#### [Try it]
Reproduce, from the lines below, exactly the stretch that begins at the line containing "平均速度(m/s), 544: 8.5 -> 7" and ends at the line containing "Gross Profit, 2012: 1690100 -> 1738900", both included.

#### [Provided entries]

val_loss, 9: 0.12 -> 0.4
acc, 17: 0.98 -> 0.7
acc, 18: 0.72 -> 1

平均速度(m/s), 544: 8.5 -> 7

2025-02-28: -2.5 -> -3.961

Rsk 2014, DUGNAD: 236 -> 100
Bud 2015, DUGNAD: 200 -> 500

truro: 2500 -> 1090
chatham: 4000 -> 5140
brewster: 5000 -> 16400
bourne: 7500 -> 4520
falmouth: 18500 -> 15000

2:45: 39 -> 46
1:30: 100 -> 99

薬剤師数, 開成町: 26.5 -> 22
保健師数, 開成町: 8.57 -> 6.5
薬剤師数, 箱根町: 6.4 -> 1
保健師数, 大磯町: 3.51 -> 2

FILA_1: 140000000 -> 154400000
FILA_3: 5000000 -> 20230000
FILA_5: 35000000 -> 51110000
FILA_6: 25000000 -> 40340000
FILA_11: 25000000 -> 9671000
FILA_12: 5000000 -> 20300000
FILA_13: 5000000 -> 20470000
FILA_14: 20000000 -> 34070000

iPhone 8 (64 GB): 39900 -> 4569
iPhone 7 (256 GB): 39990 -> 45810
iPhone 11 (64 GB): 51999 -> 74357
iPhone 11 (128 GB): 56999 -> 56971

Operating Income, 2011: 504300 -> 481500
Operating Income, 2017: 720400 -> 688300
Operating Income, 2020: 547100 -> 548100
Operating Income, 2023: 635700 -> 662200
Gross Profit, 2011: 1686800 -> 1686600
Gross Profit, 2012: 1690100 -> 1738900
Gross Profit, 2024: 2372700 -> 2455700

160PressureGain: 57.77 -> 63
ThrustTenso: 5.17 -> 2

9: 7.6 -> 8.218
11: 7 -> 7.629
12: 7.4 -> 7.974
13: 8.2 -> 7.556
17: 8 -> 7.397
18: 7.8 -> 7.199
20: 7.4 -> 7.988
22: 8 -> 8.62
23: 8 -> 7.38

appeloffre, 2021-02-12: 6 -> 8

#### [Your response]
平均速度(m/s), 544: 8.5 -> 7

2025-02-28: -2.5 -> -3.961

Rsk 2014, DUGNAD: 236 -> 100
Bud 2015, DUGNAD: 200 -> 500

truro: 2500 -> 1090
chatham: 4000 -> 5140
brewster: 5000 -> 16400
bourne: 7500 -> 4520
falmouth: 18500 -> 15000

2:45: 39 -> 46
1:30: 100 -> 99

薬剤師数, 開成町: 26.5 -> 22
保健師数, 開成町: 8.57 -> 6.5
薬剤師数, 箱根町: 6.4 -> 1
保健師数, 大磯町: 3.51 -> 2

FILA_1: 140000000 -> 154400000
FILA_3: 5000000 -> 20230000
FILA_5: 35000000 -> 51110000
FILA_6: 25000000 -> 40340000
FILA_11: 25000000 -> 9671000
FILA_12: 5000000 -> 20300000
FILA_13: 5000000 -> 20470000
FILA_14: 20000000 -> 34070000

iPhone 8 (64 GB): 39900 -> 4569
iPhone 7 (256 GB): 39990 -> 45810
iPhone 11 (64 GB): 51999 -> 74357
iPhone 11 (128 GB): 56999 -> 56971

Operating Income, 2011: 504300 -> 481500
Operating Income, 2017: 720400 -> 688300
Operating Income, 2020: 547100 -> 548100
Operating Income, 2023: 635700 -> 662200
Gross Profit, 2011: 1686800 -> 1686600
Gross Profit, 2012: 1690100 -> 1738900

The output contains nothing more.